:: Records supplied
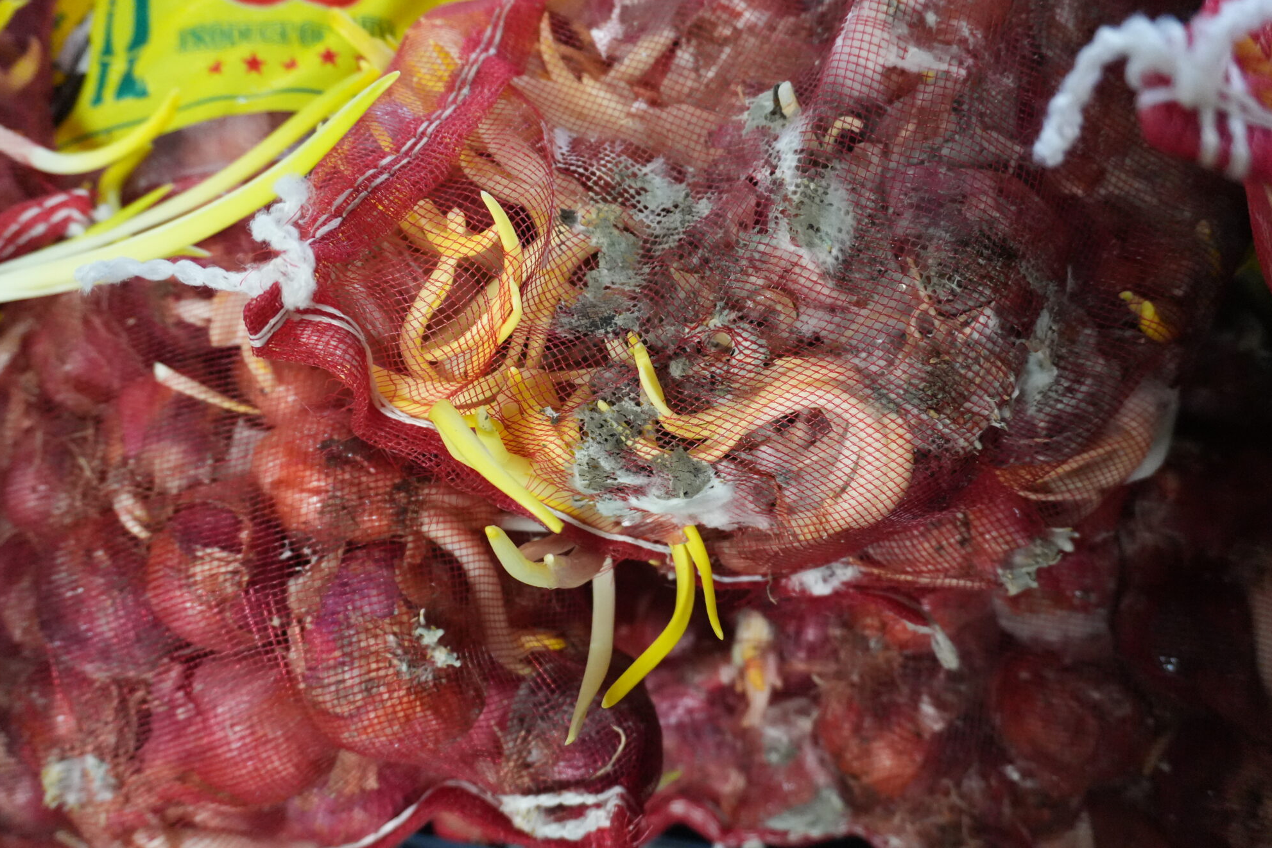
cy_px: 413
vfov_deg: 42.3
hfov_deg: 60.3
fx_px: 1095
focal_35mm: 31
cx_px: 620
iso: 4000
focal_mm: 20
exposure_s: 1/160
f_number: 4
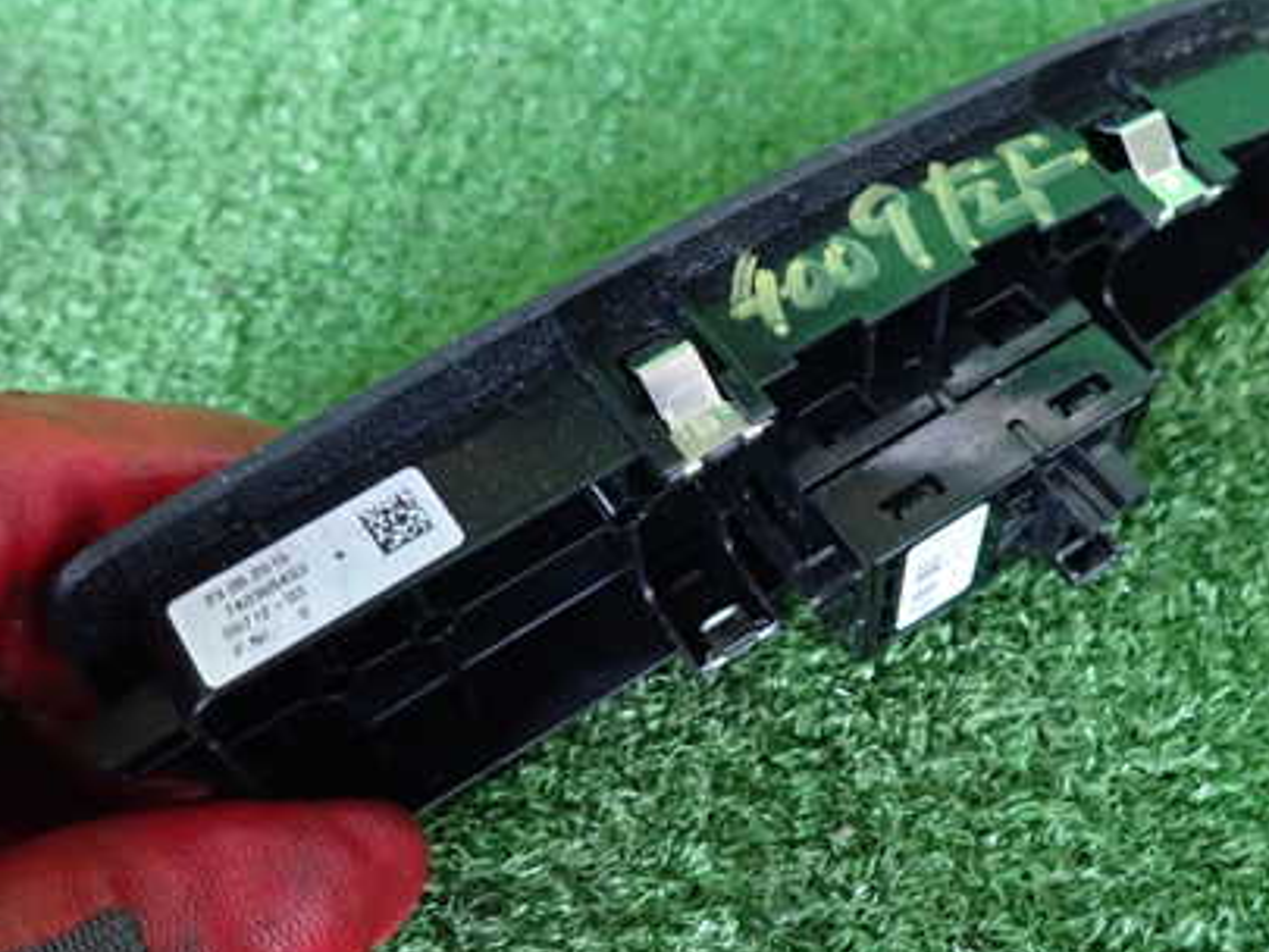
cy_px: 498
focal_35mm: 37
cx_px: 736
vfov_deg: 38.7
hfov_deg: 49.9
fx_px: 1357
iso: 640
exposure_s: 1/30
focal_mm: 4.5
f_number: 2
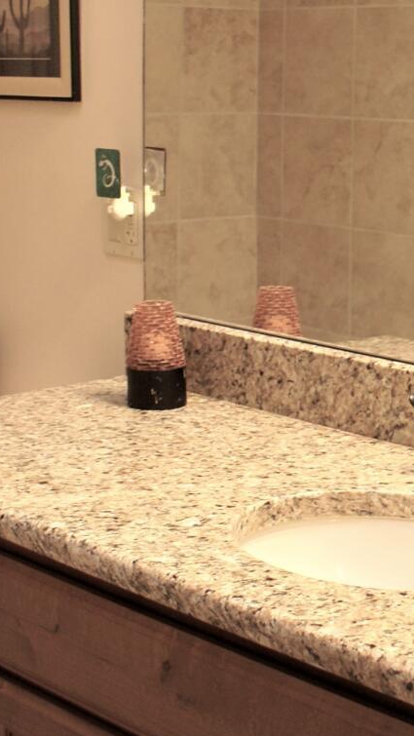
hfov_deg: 15.7
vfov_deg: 28.1
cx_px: 456
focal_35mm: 75
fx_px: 1463
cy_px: 272
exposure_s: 1/30
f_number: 3.5
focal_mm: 18
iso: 250
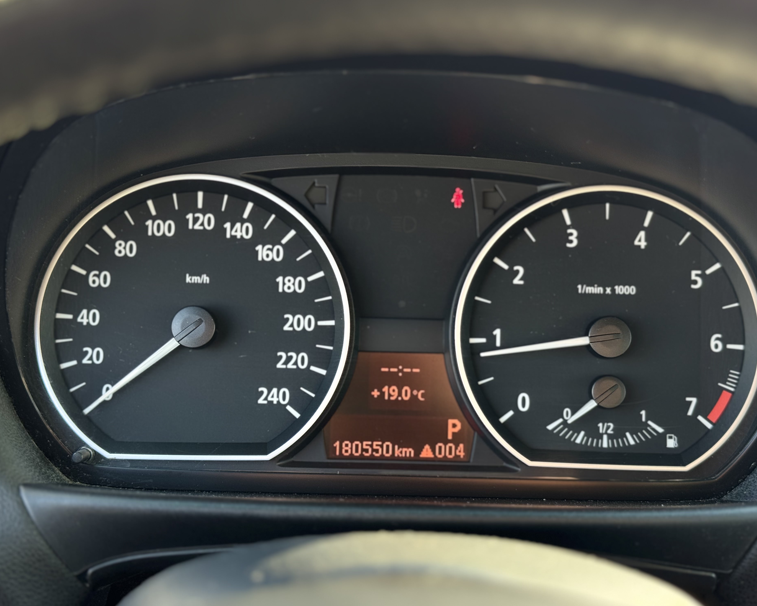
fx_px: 1143
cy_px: 307
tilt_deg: -14.1
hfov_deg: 36.6
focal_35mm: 51
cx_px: 398
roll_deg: -1.0
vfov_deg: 29.7
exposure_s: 1/153
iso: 64
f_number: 1.78
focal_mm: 6.76
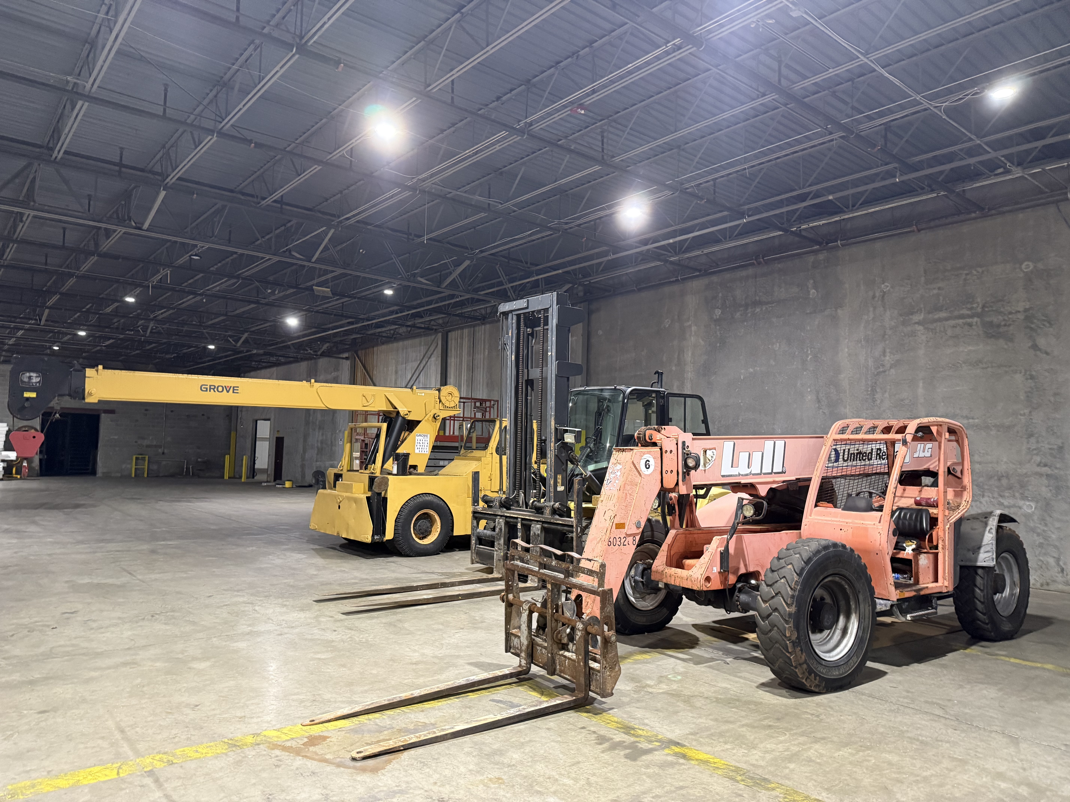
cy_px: 401
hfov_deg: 71.6
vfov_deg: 56.8
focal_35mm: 24
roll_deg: -0.7
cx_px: 535
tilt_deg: +2.2
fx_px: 742
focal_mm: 6.76
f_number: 1.78
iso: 500
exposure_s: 1/60
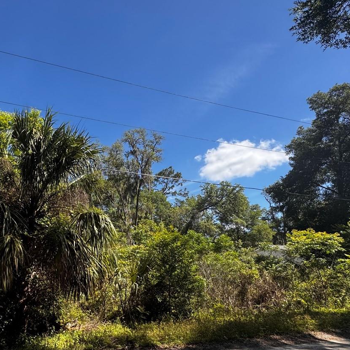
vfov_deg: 64.3
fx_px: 275
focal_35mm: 24
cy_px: 213
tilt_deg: +11.6
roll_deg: -0.5
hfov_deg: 61.4
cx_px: 87
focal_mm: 2.22
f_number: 2.2
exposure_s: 1/657
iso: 40
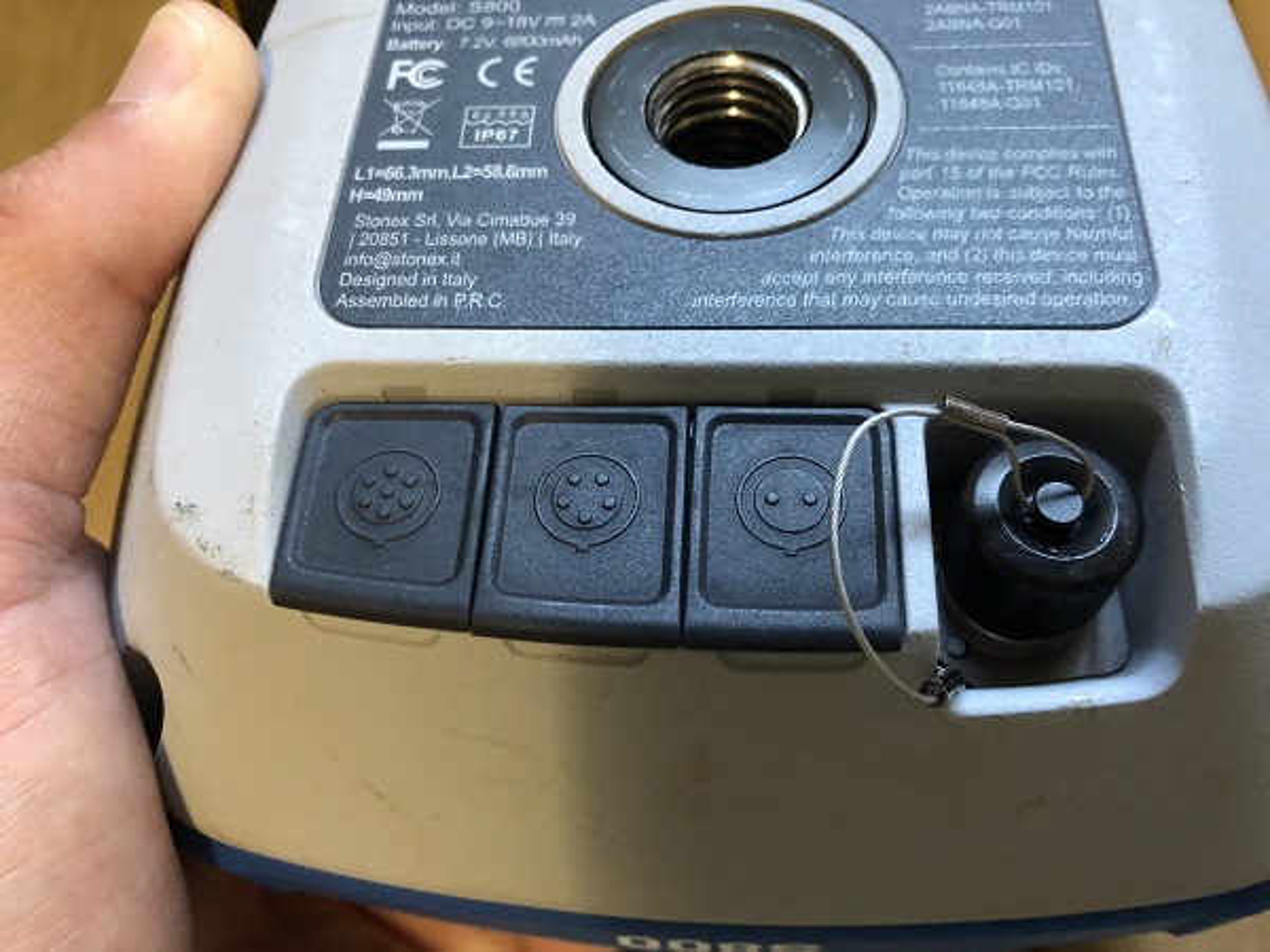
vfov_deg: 49.7
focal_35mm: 28
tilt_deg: -72.4
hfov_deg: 63.4
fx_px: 1027
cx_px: 635
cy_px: 476
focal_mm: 4
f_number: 1.8
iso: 100
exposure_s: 1/15
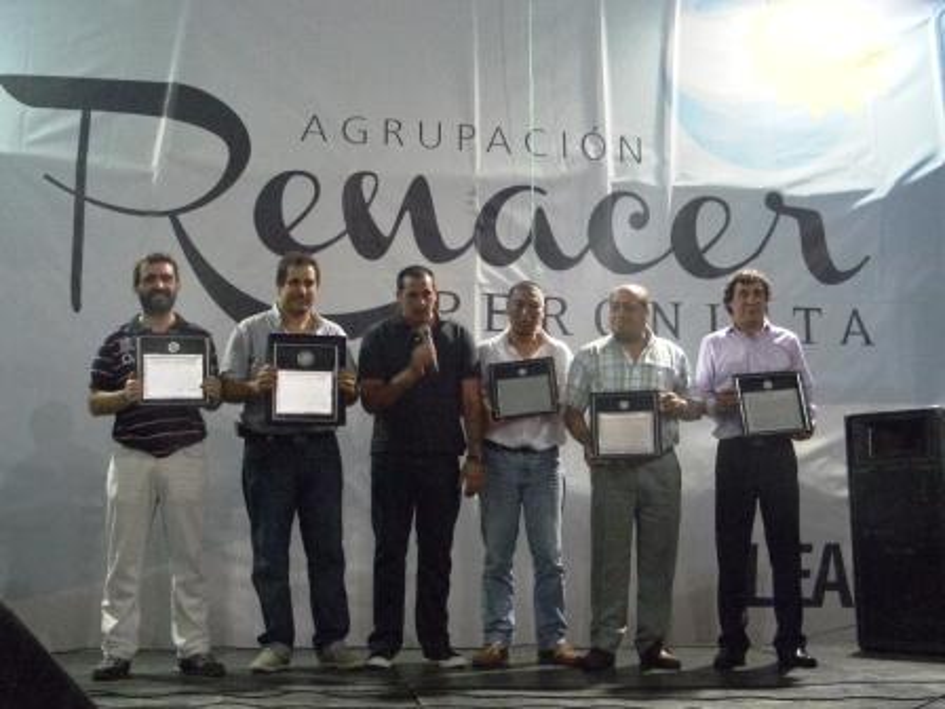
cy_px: 354
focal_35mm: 41
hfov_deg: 45.8
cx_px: 472
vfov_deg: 35.1
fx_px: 1119
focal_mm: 7.3
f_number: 3.8
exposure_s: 1/30
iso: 800
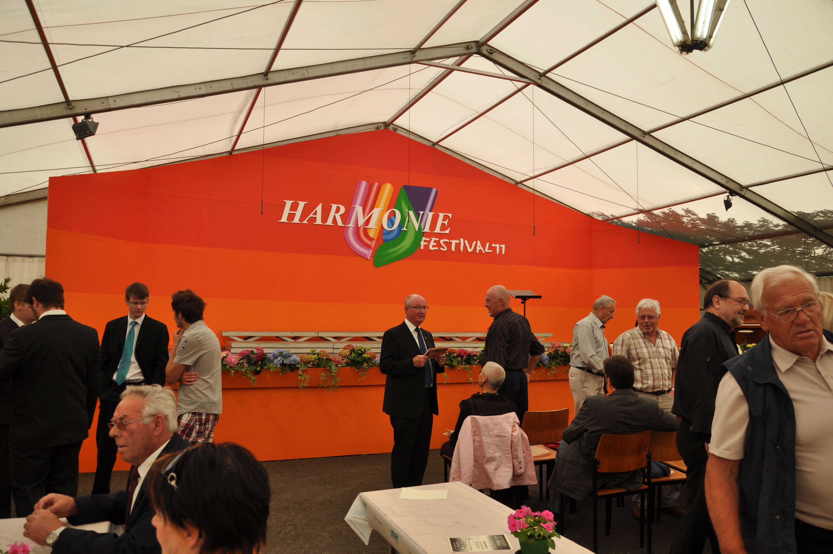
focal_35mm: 27
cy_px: 277
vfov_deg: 47.8
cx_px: 416
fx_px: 624
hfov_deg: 67.4
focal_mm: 18
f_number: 5.6
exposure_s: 1/160
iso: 200
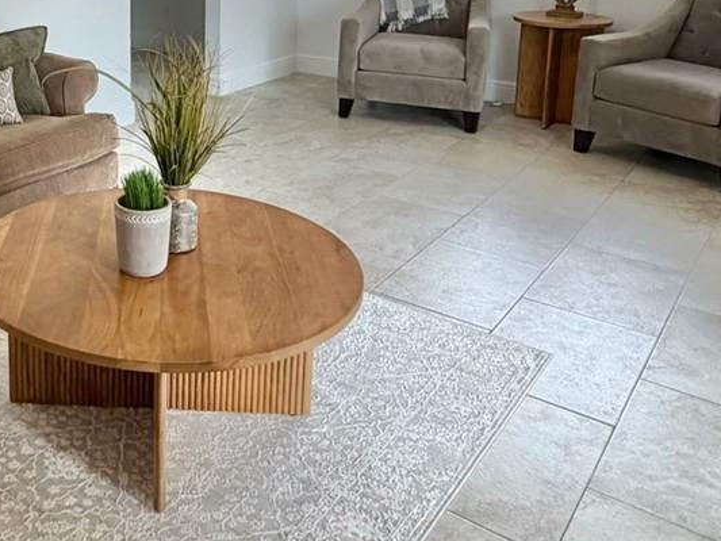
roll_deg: +0.7
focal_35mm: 42
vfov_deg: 32.5
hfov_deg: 41.7
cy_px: 45
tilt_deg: -10.0
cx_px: 93
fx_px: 875
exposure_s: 1/120
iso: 200
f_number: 2.2
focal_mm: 2.22
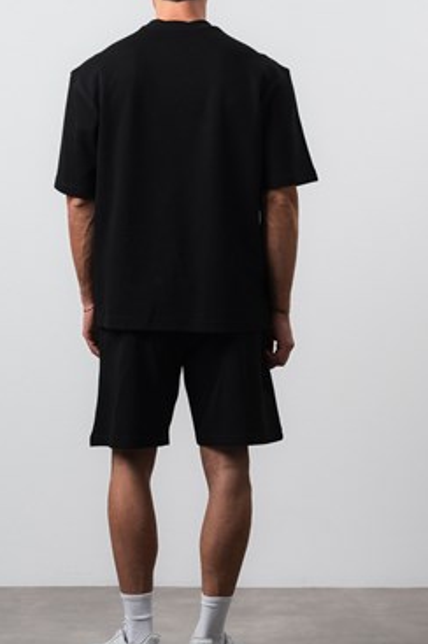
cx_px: 175
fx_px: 1938
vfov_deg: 18.8
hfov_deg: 12.6
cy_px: 232
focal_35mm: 108
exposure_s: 1/125
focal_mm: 66.3
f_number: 10
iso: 100
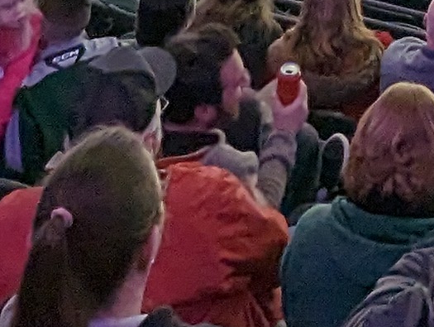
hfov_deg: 17.9
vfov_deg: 10.2
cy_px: -685
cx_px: 602
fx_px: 1268
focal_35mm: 101
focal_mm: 1.95
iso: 59
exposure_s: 1/60
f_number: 2.2
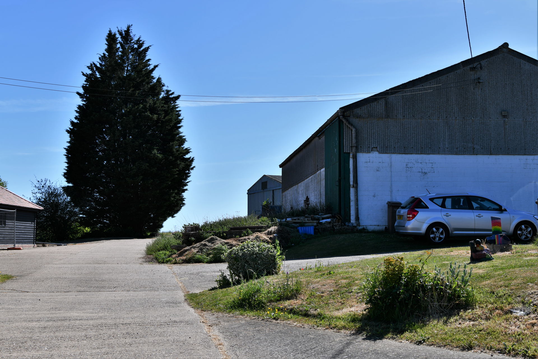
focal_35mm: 40
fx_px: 598
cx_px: 269
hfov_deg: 48.5
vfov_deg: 33.4
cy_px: 180
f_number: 8
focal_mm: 40
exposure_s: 1/320
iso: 64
::::
= Goal of the exercise =
All of the records must come back exactly as they stand, minus every picture.

= Answer space =
cy_px: 413
vfov_deg: 42.3
hfov_deg: 60.3
fx_px: 1095
focal_35mm: 31
cx_px: 620
iso: 4000
focal_mm: 20
exposure_s: 1/160
f_number: 4
cy_px: 498
focal_35mm: 37
cx_px: 736
vfov_deg: 38.7
hfov_deg: 49.9
fx_px: 1357
iso: 640
exposure_s: 1/30
focal_mm: 4.5
f_number: 2
hfov_deg: 15.7
vfov_deg: 28.1
cx_px: 456
focal_35mm: 75
fx_px: 1463
cy_px: 272
exposure_s: 1/30
f_number: 3.5
focal_mm: 18
iso: 250
fx_px: 1143
cy_px: 307
tilt_deg: -14.1
hfov_deg: 36.6
focal_35mm: 51
cx_px: 398
roll_deg: -1.0
vfov_deg: 29.7
exposure_s: 1/153
iso: 64
f_number: 1.78
focal_mm: 6.76
cy_px: 401
hfov_deg: 71.6
vfov_deg: 56.8
focal_35mm: 24
roll_deg: -0.7
cx_px: 535
tilt_deg: +2.2
fx_px: 742
focal_mm: 6.76
f_number: 1.78
iso: 500
exposure_s: 1/60
vfov_deg: 64.3
fx_px: 275
focal_35mm: 24
cy_px: 213
tilt_deg: +11.6
roll_deg: -0.5
hfov_deg: 61.4
cx_px: 87
focal_mm: 2.22
f_number: 2.2
exposure_s: 1/657
iso: 40
vfov_deg: 49.7
focal_35mm: 28
tilt_deg: -72.4
hfov_deg: 63.4
fx_px: 1027
cx_px: 635
cy_px: 476
focal_mm: 4
f_number: 1.8
iso: 100
exposure_s: 1/15
cy_px: 354
focal_35mm: 41
hfov_deg: 45.8
cx_px: 472
vfov_deg: 35.1
fx_px: 1119
focal_mm: 7.3
f_number: 3.8
exposure_s: 1/30
iso: 800
focal_35mm: 27
cy_px: 277
vfov_deg: 47.8
cx_px: 416
fx_px: 624
hfov_deg: 67.4
focal_mm: 18
f_number: 5.6
exposure_s: 1/160
iso: 200
roll_deg: +0.7
focal_35mm: 42
vfov_deg: 32.5
hfov_deg: 41.7
cy_px: 45
tilt_deg: -10.0
cx_px: 93
fx_px: 875
exposure_s: 1/120
iso: 200
f_number: 2.2
focal_mm: 2.22
cx_px: 175
fx_px: 1938
vfov_deg: 18.8
hfov_deg: 12.6
cy_px: 232
focal_35mm: 108
exposure_s: 1/125
focal_mm: 66.3
f_number: 10
iso: 100
hfov_deg: 17.9
vfov_deg: 10.2
cy_px: -685
cx_px: 602
fx_px: 1268
focal_35mm: 101
focal_mm: 1.95
iso: 59
exposure_s: 1/60
f_number: 2.2
focal_35mm: 40
fx_px: 598
cx_px: 269
hfov_deg: 48.5
vfov_deg: 33.4
cy_px: 180
f_number: 8
focal_mm: 40
exposure_s: 1/320
iso: 64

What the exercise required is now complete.